What These Numbers Don't Mean

A training metric is not a clinical claim. AwareFlow is not a medical device and does not measure or treat any condition.

Real-world accuracy varies. Quiet rooms behave differently from cafes. AirPods behave differently from a phone microphone on a desk. A throat clear from someone with a cold has different acoustics from a clear throat clear during a meeting. The training metrics above don't capture any of that.

The Calibration Lab personalizes the threshold per user, not the model itself. So your experience improves as the system learns what is yours, rather than because the underlying classifier changed.

How AwareFlow Communicates Trust

AwareFlow does not show users a static accuracy percentage in the app. No single number describes your personal experience, so showing one would be misleading.

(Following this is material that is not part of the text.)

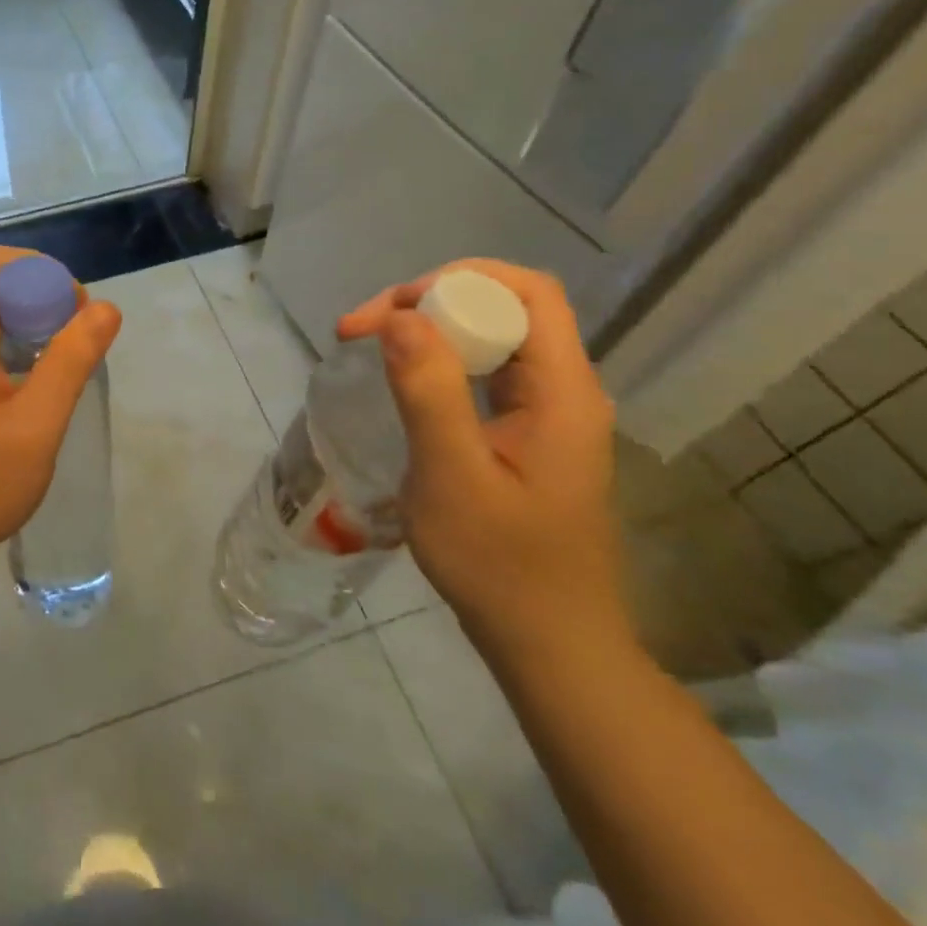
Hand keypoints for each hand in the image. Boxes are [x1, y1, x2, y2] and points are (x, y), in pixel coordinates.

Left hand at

Instead, AwareFlow uses a Detection Maturity system: every habit moves through three states as the app gathers your feedback.

Trust is earned through use, not claimed up front. The state label is visible in the app so you always know what stage you're in.

What We're Working On

Two longer-term measurement efforts are planned. They live here so the methodology stays honest as the product grows.

Both efforts are about giving you, and the broader research community, a defensible way to evaluate how well AwareFlow does what it claims to do.